İstiklâl (özgürlük ve bağımsızlık) döneminde emsali var mı?, yok…
Peki ne halt ediyor bu muhalefet?..
Dahası var: Başbakanlığa bağlı Türk Genelkurmay Başkanlığı Yunan uçaklarının Türk hava sahası ihlallerini yayınlamayı durdurmuş. 11 Temmuz 2013 tarihinden itibaren, düşman (Yunan) savaş uçaklarının tacizleri önlenmiyor, ilân edilmiyor ve dünyaya duyurulmuyor!..
Yunanistan, Ege ve Akdeniz’de Lozan ve diğer uluslararası anlaşmalarda Türk adası olduğu tescillenmiş, aralarında Hurşit, Eşek, Nergizcik, Bulamaç, Keçi, Sakacılar, Koçbaba ve Ardacık adalarının da bulunduğu 16 adamızı fiilen işgal etmeyi sürdürüyor.
En son Ankara’da Emniyet Genel Müdürlüğü’ne roketatarlı saldırı yapan teröristlerin Yunanistan’dan giriş yaptığı; Türkiye’de terör yapanların Atina’nın Lavrion kampında, gizli servis himayesinde faaliyetini devam ettirdiği ve maksimum aktif olduğu resmen biliniyor.
Menfur pakette (muhtemelen) Heybeliada Ruhban Okulu’nun açılması öngörülür ve 4 Rum’a bir okul tahsis edilirken; İnsanlık, Türk ve Türkiye düşmanı Yunanistan, B. Trakya’da yaşayan Müslüman Türk azınlığın kendi seçtiği müftülerin namaz kıldırmasına bile müsaade dahi etmiyor. Türkleri abluka altında tutuyor, işkence, zulüm ve tehcirden asla vazgeçmiyor; Mısır’daki askeri rejim ile birlikte Akdeniz’de Kıbrıs Rum kesimini yanına alarak ekonomik münhasır bölge konusunda ülkemiz aleyhine çalışmalarını genişletiyor.
Yavru Vatan/Milli Dava Kuzey Kıbrıs Türk Cumhuriyeti üzerinde vaki menfur akritas ve megalo idea emelleri yoğunlaşıyor. Türkiye’deki bazı işbirlikçi ve bedhahlarla KKTC’ne karşı kirli tuzak, kalleşlik, sorospuluk, alçaklık senaryoları, AB nezdinde sinsice uygulanıyor.

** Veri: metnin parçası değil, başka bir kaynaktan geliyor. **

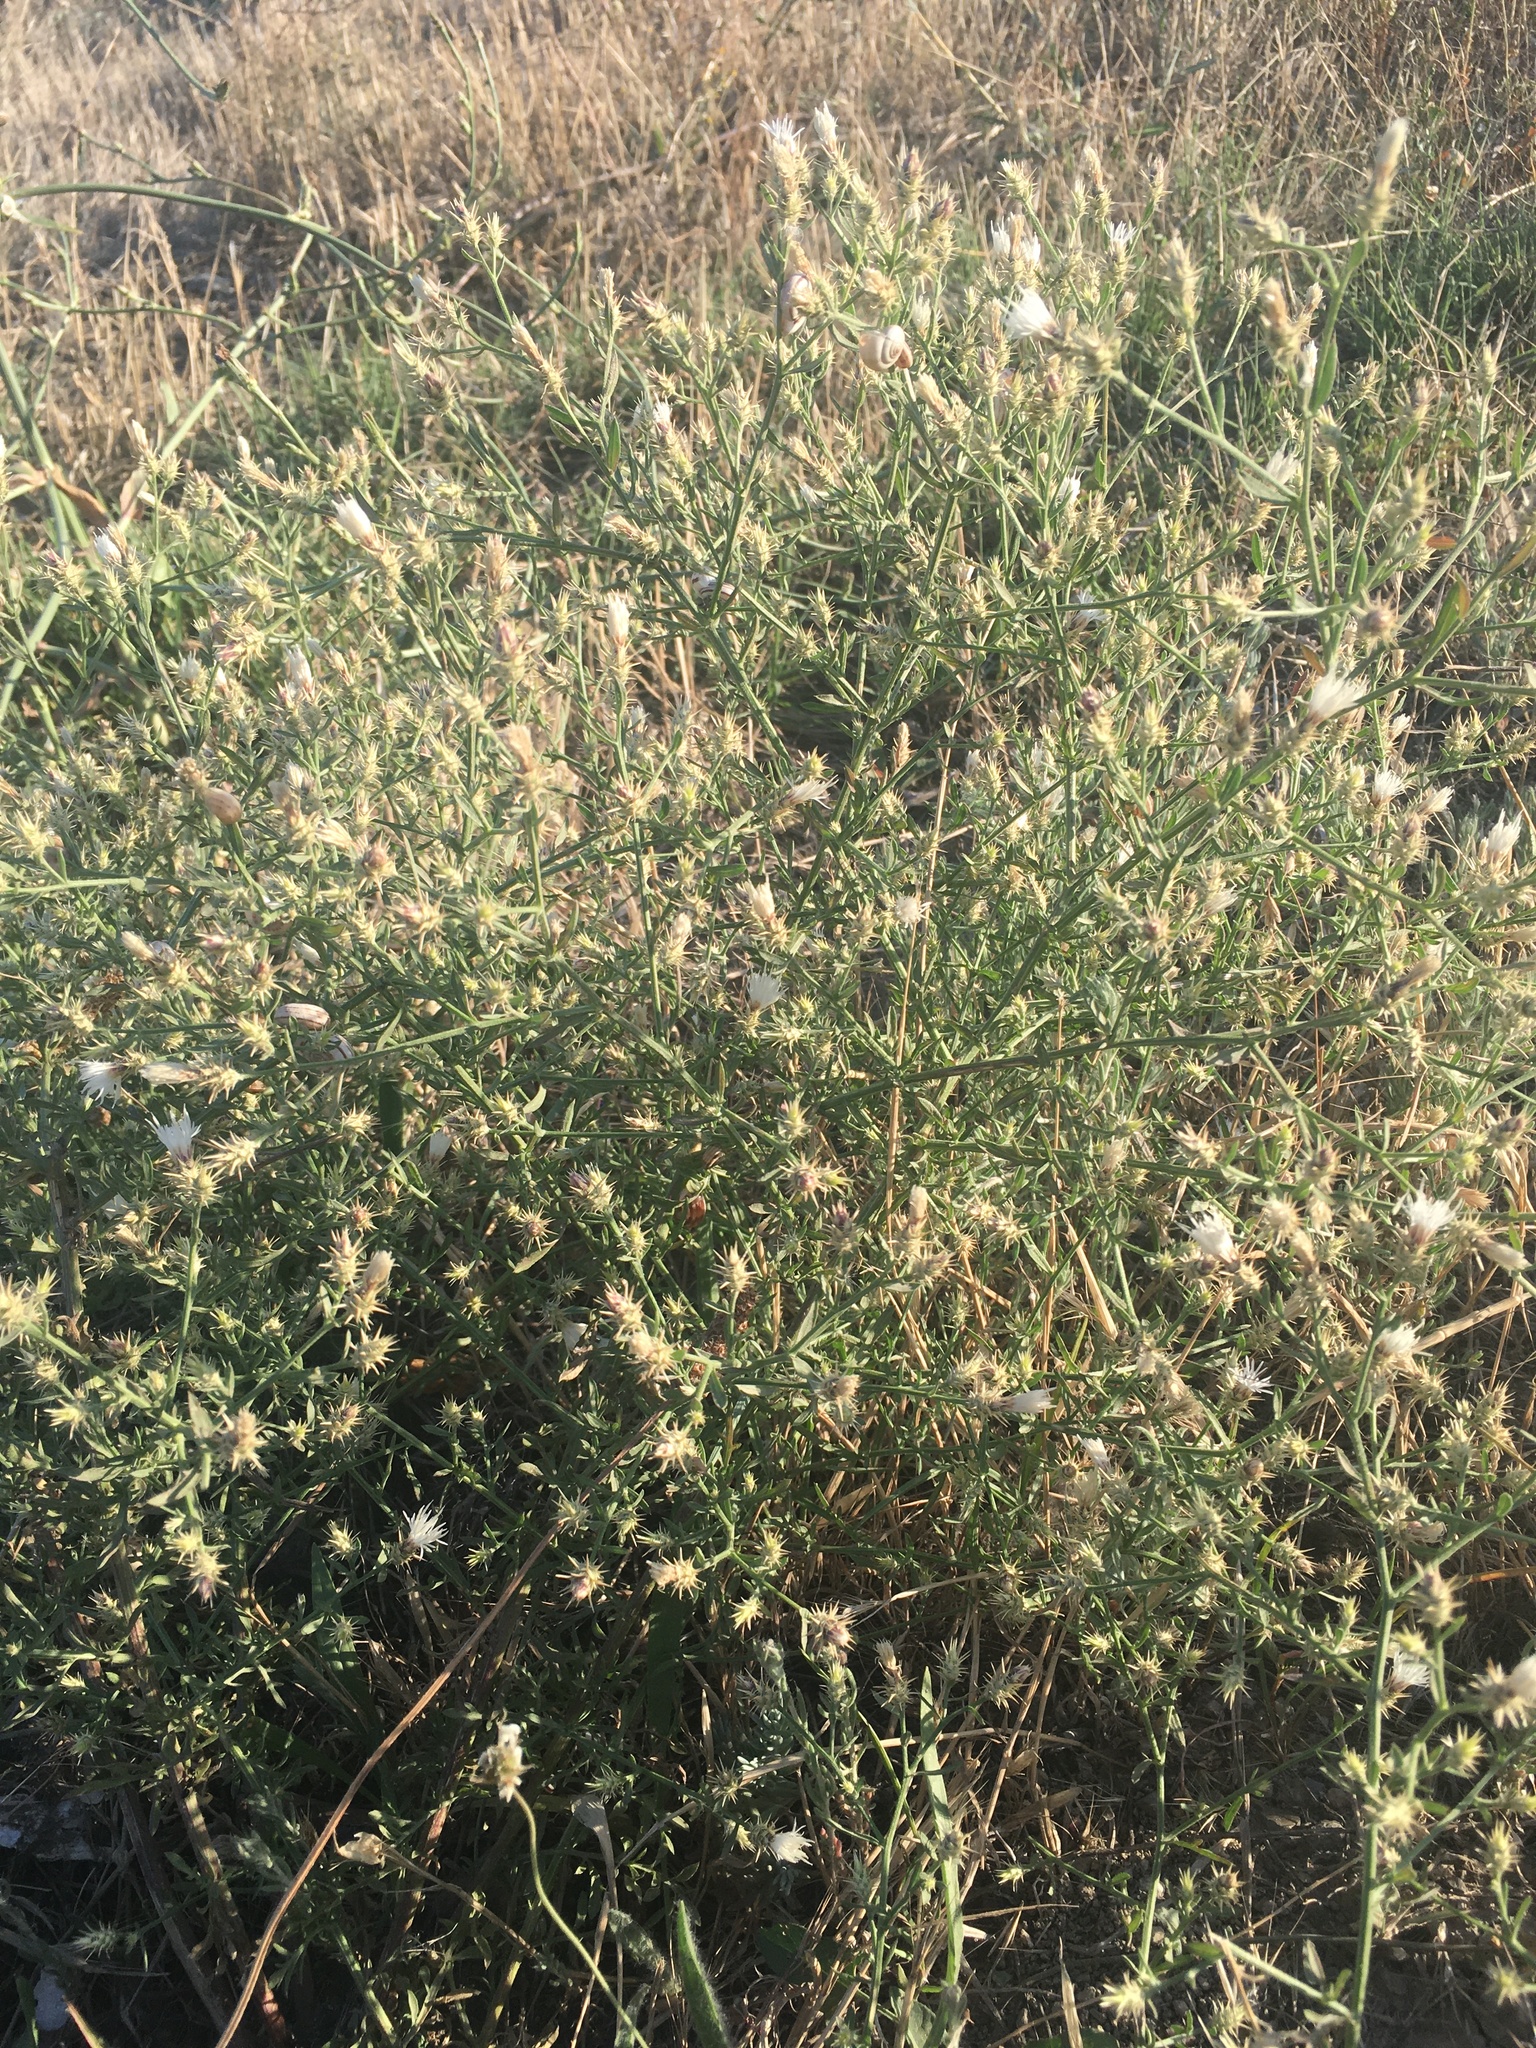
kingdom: Plantae
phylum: Tracheophyta
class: Magnoliopsida
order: Asterales
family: Asteraceae
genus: Centaurea
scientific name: Centaurea diffusa
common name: Diffuse knapweed
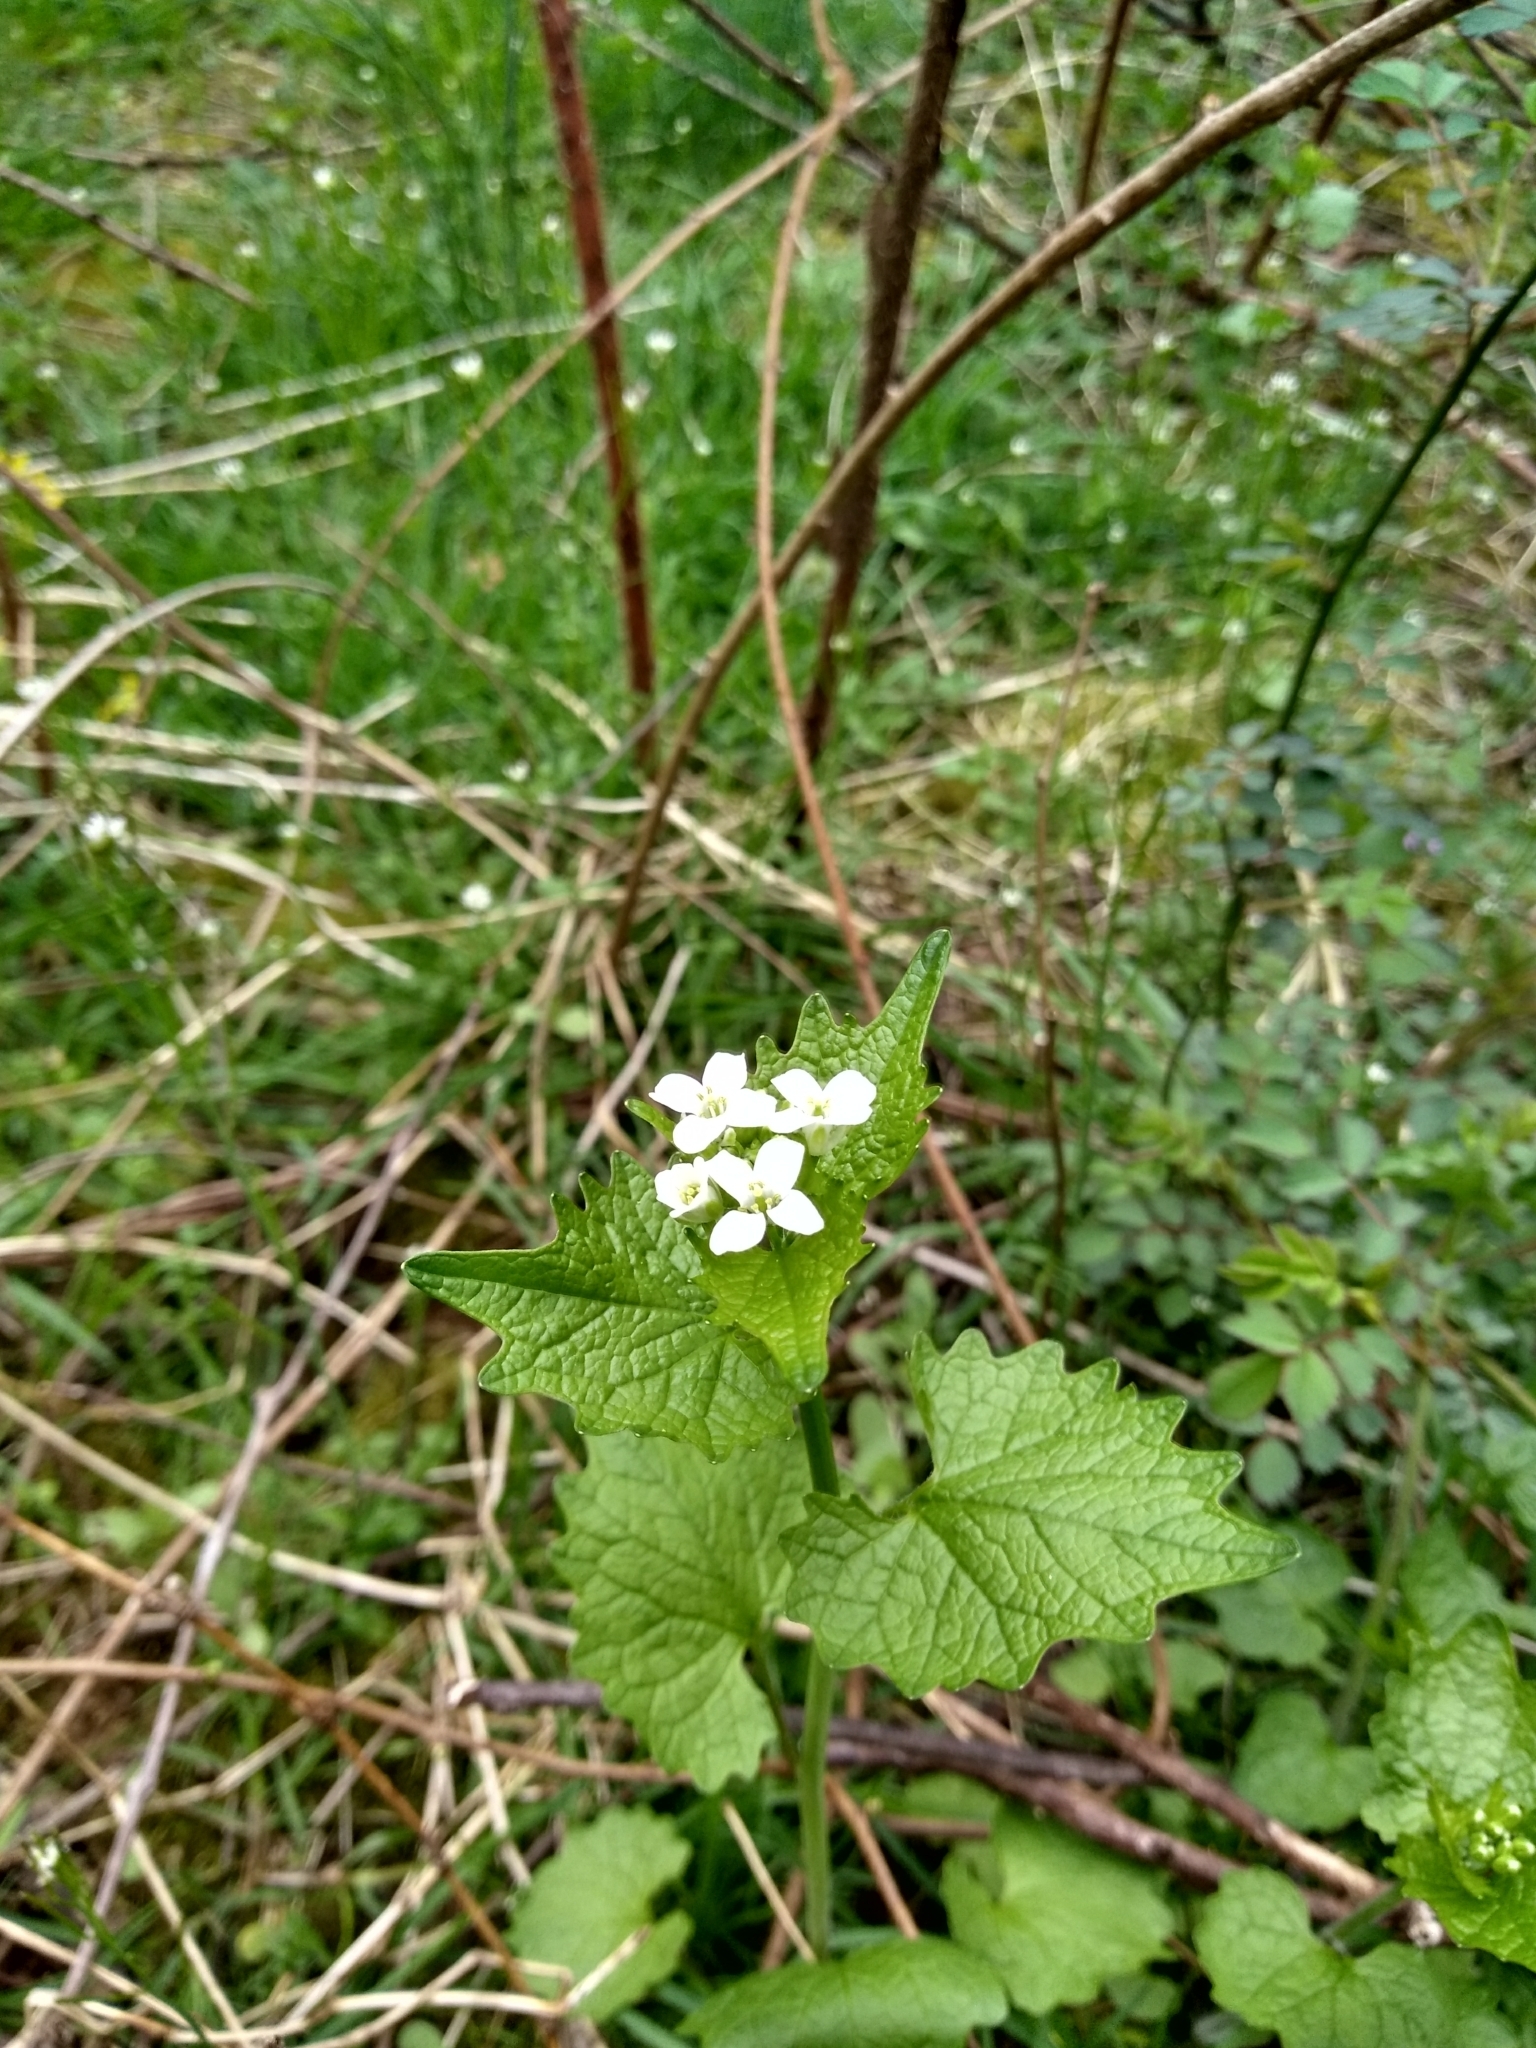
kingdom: Plantae
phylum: Tracheophyta
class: Magnoliopsida
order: Brassicales
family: Brassicaceae
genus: Alliaria
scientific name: Alliaria petiolata
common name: Garlic mustard
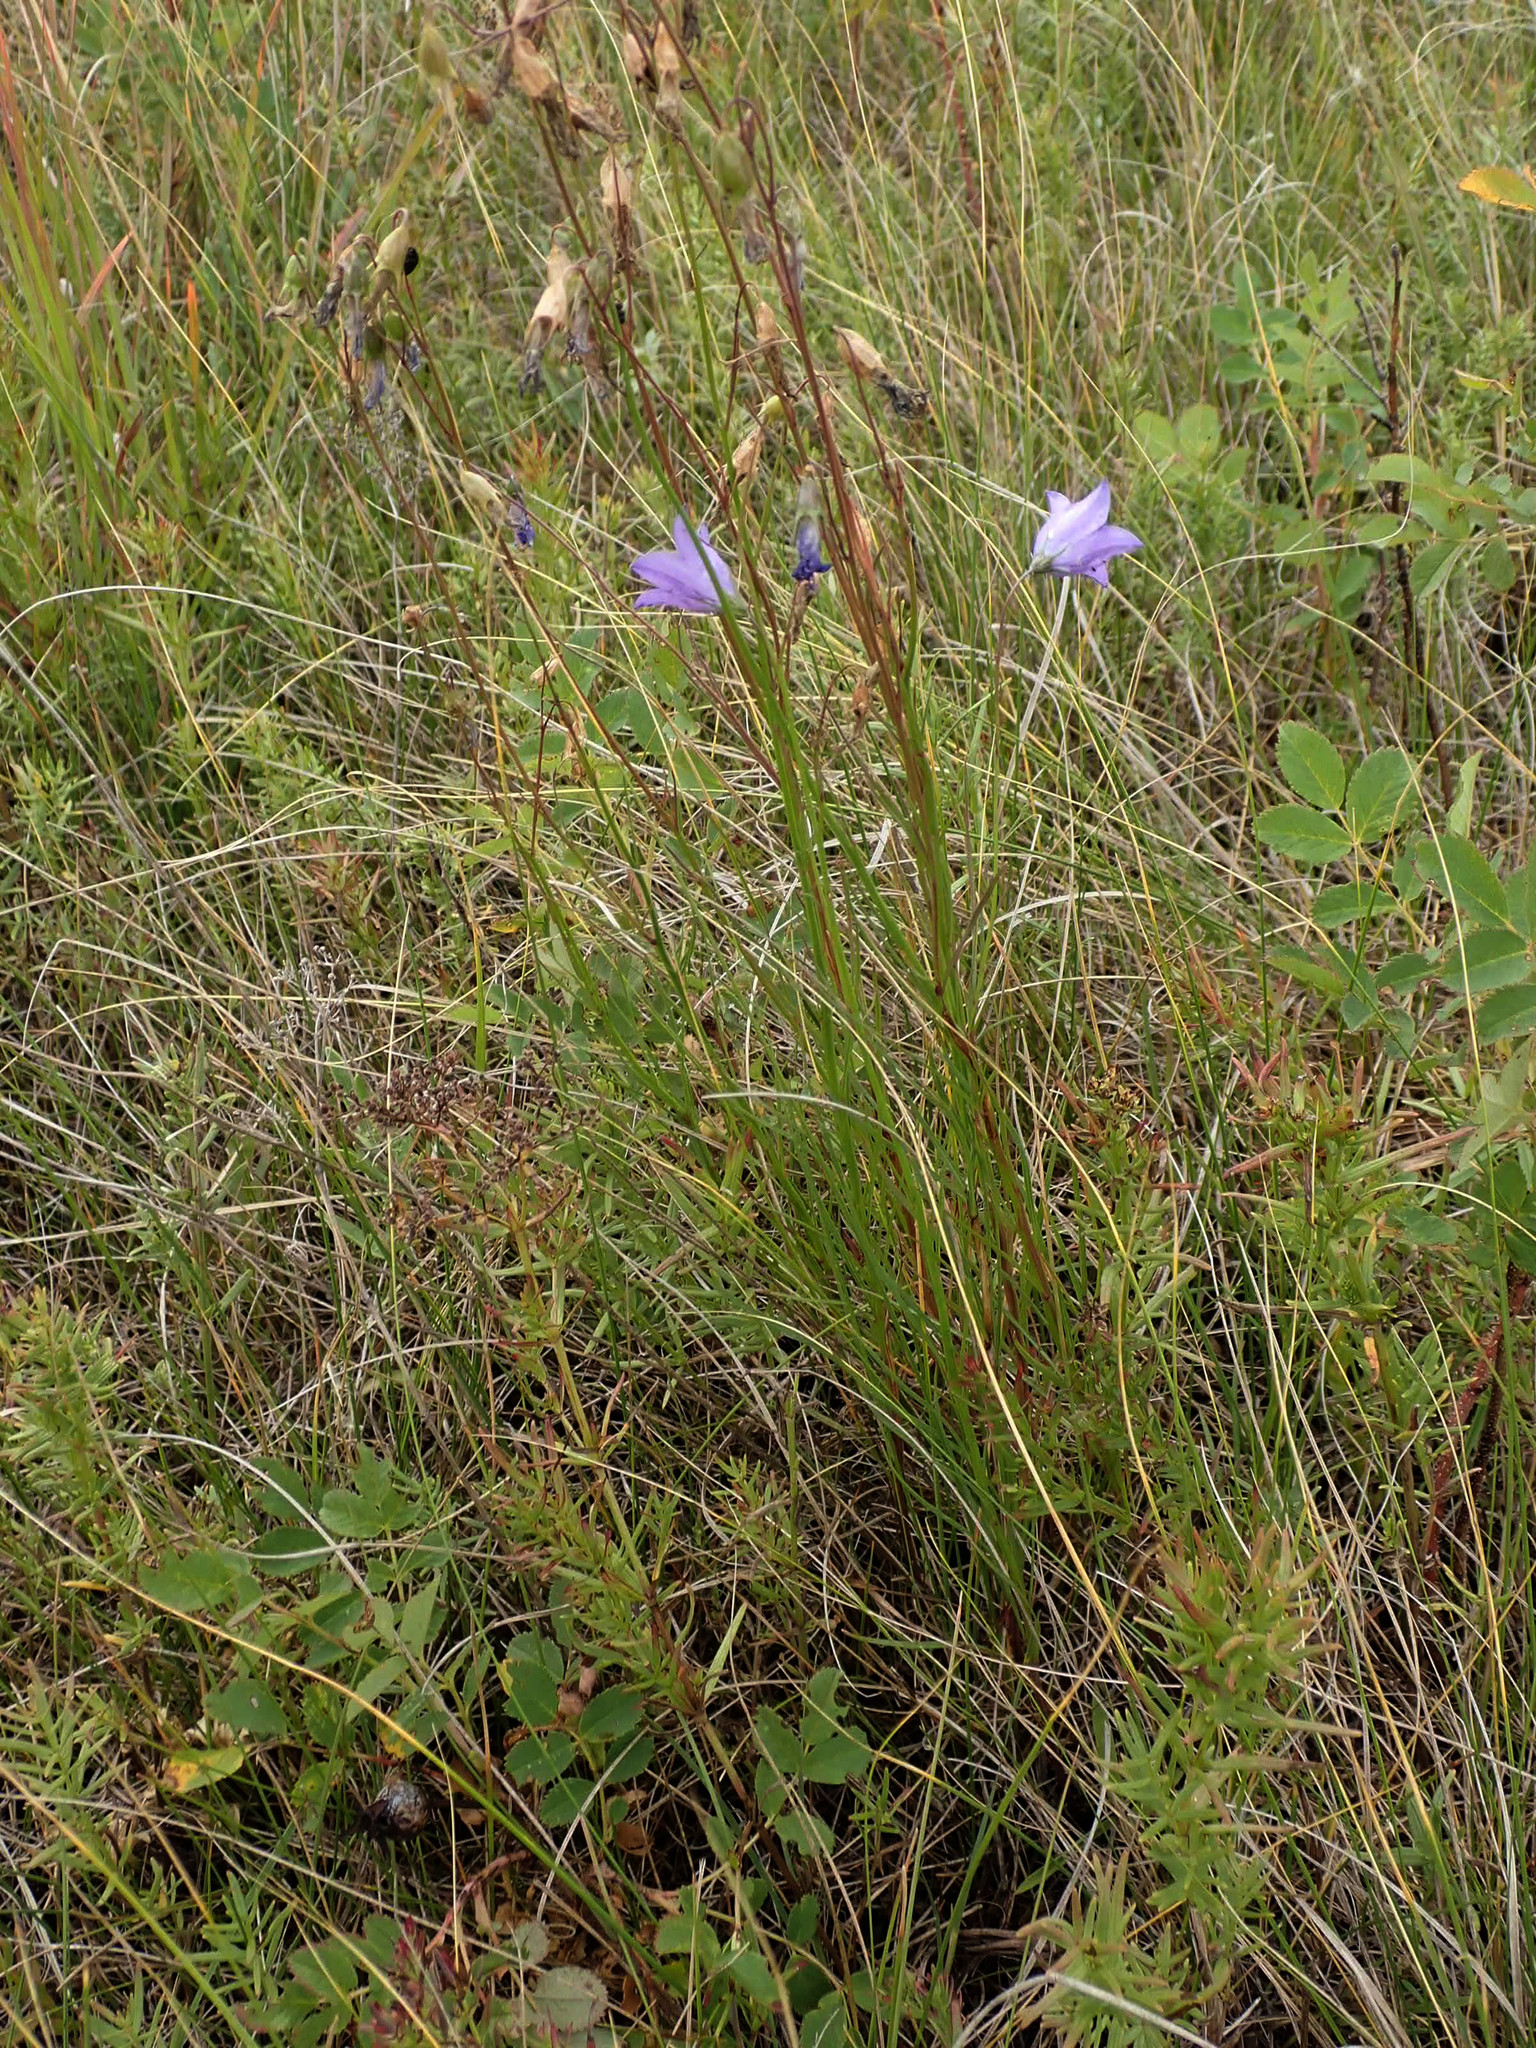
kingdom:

Bu durumda AKP Hükümeti tarafından neden? Yunanistan yüksek sesle kınanmaz?
Lânetli muhalefet ve muhalefet ile aynı safta “denetim” görevini, en etkin biçimde ifa ve icraya mecbur, memur ve mükellef 74 siyasi parti ne ile iştigal eder?.. İsim, varlık sebebi ve amaçlarını idrakten aciz, haliyle müsemma olamayan, sorumluluklarının gereğini yerine getiremeyen aciz, menfaatperest, fırsat düşkünü zavallıların kurtlar sofrasında ne işi var?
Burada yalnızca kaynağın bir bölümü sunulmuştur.